## [TASKS FOR THIS EXERCISE]
**a.** From the 1939 diplomatic correspondence, extract the passage from "Reply of His" to "to both peoples.".
**b.** List every calendar date that appears in the 1939 diplomatic correspondence, giving each with its month, day and year.
**c.** Continue the 1939 diplomatic correspondence from its final sentence.

## [TEXT SEGMENT]
His obligations towards Italy are not touched; in other words, he does not demand that England gives up her obligations towards France and similarly for his own part he cannot withdraw from his obligations towards Italy.
He also desires to stress the irrevocable determination of Germany never again to enter into conflict with Russia. The Führer is ready to conclude agreements with England which, as has already been emphasized, would not only guarantee the existence of the British Empire in all circumstances as far as Germany is concerned, but also if necessary an assurance to the British Empire of German assistance regardless of where such assistance should be necessary. The Führer would then also be ready to accept a reasonable limitation of armaments which corresponds to the new political situation, and which is economically tolerable. Finally, the Führer renewed his assurances that he is not interested in Western problems and that a frontier modification in the West does not enter into consideration. Western fortifications which have been constructed at a cost of milliards were final Reich frontier on the West.
“If the British Government would consider these ideas a blessing for Germany and also for the British Empire might result. If it rejects these ideas there will be war. In no case would Great Britain emerge stronger; the last war proved this.
“The Führer repeats that he is a man of ad infinitum decisions by which he himself is bound and that this is his last offer. Immediately after solution of the German-Polish question he would approach the British Government with an offer.”
Reply of His Majesty’s Government dated August 28, 1939, to the German Chancellor’s Communications of August 23 and 25, 1939.[1]
His Majesty’s Government have received the message conveyed to them from the German Chancellor by His Majesty’s Ambassador in Berlin, and have considered it with the care which it demands.
They note the Chancellor’s expression of his desire to make friendship the basis of the relations between Germany and the British Empire and they fully share this desire. They believe with him that if a complete and lasting understanding between the two countries could be established it would bring untold blessings to both peoples.
2. The Chancellor’s message deals with two groups of questions: those which are the matters now in dispute between Germany and Poland and those affecting the ultimate relations of Germany and Great Britain. In connexion with these last, His Majesty’s Government observe that the German Chancellor has indicated certain proposals which, subject to one condition, he would be prepared to make to the British Government for a general understanding. These proposals are, of course, stated in very general form and would require closer definition, but His Majesty’s Government are fully prepared to take them, with some additions, as subjects for discussion and they would be ready, if the differences between Germany and Poland are peacefully composed, to proceed so soon as practicable to such discussion with a sincere desire to reach agreement.
3. The condition which the German Chancellor lays down is that there must first be a settlement of the differences between Germany and Poland. As to that, His Majesty’s Government entirely agree. Everything, however, turns upon the nature of the settlement and the method by which it is to be reached. On these points, the importance of which cannot be absent from the Chancellor’s mind, his message is silent, and His Majesty’s Government feel compelled to point out that an understanding upon both of these is essential to achieving further progress. The German Government will be aware that His Majesty’s Government have obligations to Poland by which they are bound and which they intend to honor. They could not, for any advantage offered to Great Britain, acquiesce in a settlement which put in jeopardy the independence of a State to whom they have given their guarantee.

## [GIVEN INFORMATION]
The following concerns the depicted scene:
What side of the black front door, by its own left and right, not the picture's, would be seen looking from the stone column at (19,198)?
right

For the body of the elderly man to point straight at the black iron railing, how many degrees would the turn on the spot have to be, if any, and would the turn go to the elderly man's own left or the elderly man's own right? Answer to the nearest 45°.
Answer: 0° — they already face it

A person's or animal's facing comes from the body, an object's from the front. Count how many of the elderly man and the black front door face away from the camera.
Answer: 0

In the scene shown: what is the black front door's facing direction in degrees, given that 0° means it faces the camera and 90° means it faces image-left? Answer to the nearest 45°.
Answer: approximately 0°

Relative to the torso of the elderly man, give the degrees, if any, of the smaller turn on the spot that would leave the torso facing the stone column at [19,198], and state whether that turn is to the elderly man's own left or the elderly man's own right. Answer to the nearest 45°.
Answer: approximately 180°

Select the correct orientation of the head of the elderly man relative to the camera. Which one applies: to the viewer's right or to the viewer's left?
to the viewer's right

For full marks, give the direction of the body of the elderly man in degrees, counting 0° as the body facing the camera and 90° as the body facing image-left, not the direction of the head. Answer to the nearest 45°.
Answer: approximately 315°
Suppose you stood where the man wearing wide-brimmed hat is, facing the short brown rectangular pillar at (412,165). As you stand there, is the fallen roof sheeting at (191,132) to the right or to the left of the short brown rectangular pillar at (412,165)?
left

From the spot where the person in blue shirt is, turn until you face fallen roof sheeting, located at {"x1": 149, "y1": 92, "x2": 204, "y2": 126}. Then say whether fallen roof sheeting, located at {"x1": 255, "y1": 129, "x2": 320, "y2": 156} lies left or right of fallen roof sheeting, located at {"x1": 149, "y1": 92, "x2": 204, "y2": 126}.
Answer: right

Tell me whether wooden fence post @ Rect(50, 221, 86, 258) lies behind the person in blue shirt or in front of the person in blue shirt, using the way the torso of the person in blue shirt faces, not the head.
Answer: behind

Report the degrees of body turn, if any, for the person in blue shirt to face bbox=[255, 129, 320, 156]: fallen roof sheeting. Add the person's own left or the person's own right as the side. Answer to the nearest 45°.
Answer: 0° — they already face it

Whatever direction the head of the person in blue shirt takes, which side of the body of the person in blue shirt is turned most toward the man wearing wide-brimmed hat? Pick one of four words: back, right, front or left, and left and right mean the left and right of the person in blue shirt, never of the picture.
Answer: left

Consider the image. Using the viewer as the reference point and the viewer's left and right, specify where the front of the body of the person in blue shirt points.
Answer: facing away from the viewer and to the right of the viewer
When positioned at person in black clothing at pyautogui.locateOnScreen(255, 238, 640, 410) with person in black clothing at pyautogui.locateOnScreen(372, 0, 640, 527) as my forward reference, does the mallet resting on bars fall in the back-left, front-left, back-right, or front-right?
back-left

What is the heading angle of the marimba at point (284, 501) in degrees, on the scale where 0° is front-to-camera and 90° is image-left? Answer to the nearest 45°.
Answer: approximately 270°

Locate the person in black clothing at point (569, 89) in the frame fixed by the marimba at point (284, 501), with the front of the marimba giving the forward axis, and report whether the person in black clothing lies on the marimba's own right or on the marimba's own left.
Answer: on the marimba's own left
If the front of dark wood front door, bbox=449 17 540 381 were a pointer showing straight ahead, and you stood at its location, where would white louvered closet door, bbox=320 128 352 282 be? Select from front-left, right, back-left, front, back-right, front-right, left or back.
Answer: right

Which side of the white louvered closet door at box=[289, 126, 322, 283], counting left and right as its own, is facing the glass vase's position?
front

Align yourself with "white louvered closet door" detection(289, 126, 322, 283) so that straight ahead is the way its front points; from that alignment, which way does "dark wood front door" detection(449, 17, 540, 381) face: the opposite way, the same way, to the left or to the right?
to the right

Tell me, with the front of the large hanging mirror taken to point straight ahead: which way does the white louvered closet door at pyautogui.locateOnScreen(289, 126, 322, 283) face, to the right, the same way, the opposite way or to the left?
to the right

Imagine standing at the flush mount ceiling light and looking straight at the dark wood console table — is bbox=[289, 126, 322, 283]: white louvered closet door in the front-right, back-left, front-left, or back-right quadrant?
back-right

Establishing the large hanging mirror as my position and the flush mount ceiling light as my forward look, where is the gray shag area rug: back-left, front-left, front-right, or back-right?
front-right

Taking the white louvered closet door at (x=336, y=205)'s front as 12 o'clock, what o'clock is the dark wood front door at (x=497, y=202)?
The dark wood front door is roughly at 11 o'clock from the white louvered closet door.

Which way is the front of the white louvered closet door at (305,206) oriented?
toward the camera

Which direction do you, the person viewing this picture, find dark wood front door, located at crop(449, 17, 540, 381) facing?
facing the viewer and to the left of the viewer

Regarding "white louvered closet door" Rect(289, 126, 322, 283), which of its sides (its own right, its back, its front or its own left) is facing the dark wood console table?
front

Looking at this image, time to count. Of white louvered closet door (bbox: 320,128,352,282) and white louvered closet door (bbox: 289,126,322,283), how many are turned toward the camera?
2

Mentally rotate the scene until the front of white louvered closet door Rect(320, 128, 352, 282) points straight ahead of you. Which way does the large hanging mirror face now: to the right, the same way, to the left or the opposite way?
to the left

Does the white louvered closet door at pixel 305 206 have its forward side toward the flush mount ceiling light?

## [ANSWERS FOR THIS EXERCISE]
**a.**
Reply of His Majesty’s Government dated August 28, 1939, to the German Chancellor’s Communications of August 23 and 25, 1939.[1]
His Majesty’s Government have received the message conveyed to them from the German Chancellor by His Majesty’s Ambassador in Berlin, and have considered it with the care which it demands.
They note the Chancellor’s expression of his desire to make friendship the basis of the relations between Germany and the British Empire and they fully share this desire. They believe with him that if a complete and lasting understanding between the two countries could be established it would bring untold blessings to both peoples.

**b.**
August 23, 1939
August 25, 1939
August 28, 1939

**c.**
4. In the opinion of His Majesty’s Government a reasonable solution of the differences between Germany and Poland could and should be effected by agreement between the two countries on lines which would include the safeguarding of Poland’s essential interests, and they recall that in his speech of the 28th April last the German Chancellor recognized the importance of these interests to Poland.
But, as was stated by the Prime Minister in his letter to the German Chancellor of the 22nd August, His Majesty’s Government consider it essential for the success of the discussions which would precede the agreement that it should be understood beforehand that any settlement arrived at would be guaranteed by other Powers. His Majesty’s Government would be ready if desired to make their contribution to the effective operation of such a guarantee.
In the view of His Majesty’s Government it follows that the next step should be the initiation of direct discussions between the German and Polish Governments on a basis which would include the principles stated above, namely, the safeguarding of Poland’s essential interests and the securing of the settlement by an international guarantee.
They have already received a definite assurance from the Polish Government that they are prepared to enter into discussions on this basis, and His Majesty’s Government hope the German Government would for their part also be willing to agree to this course.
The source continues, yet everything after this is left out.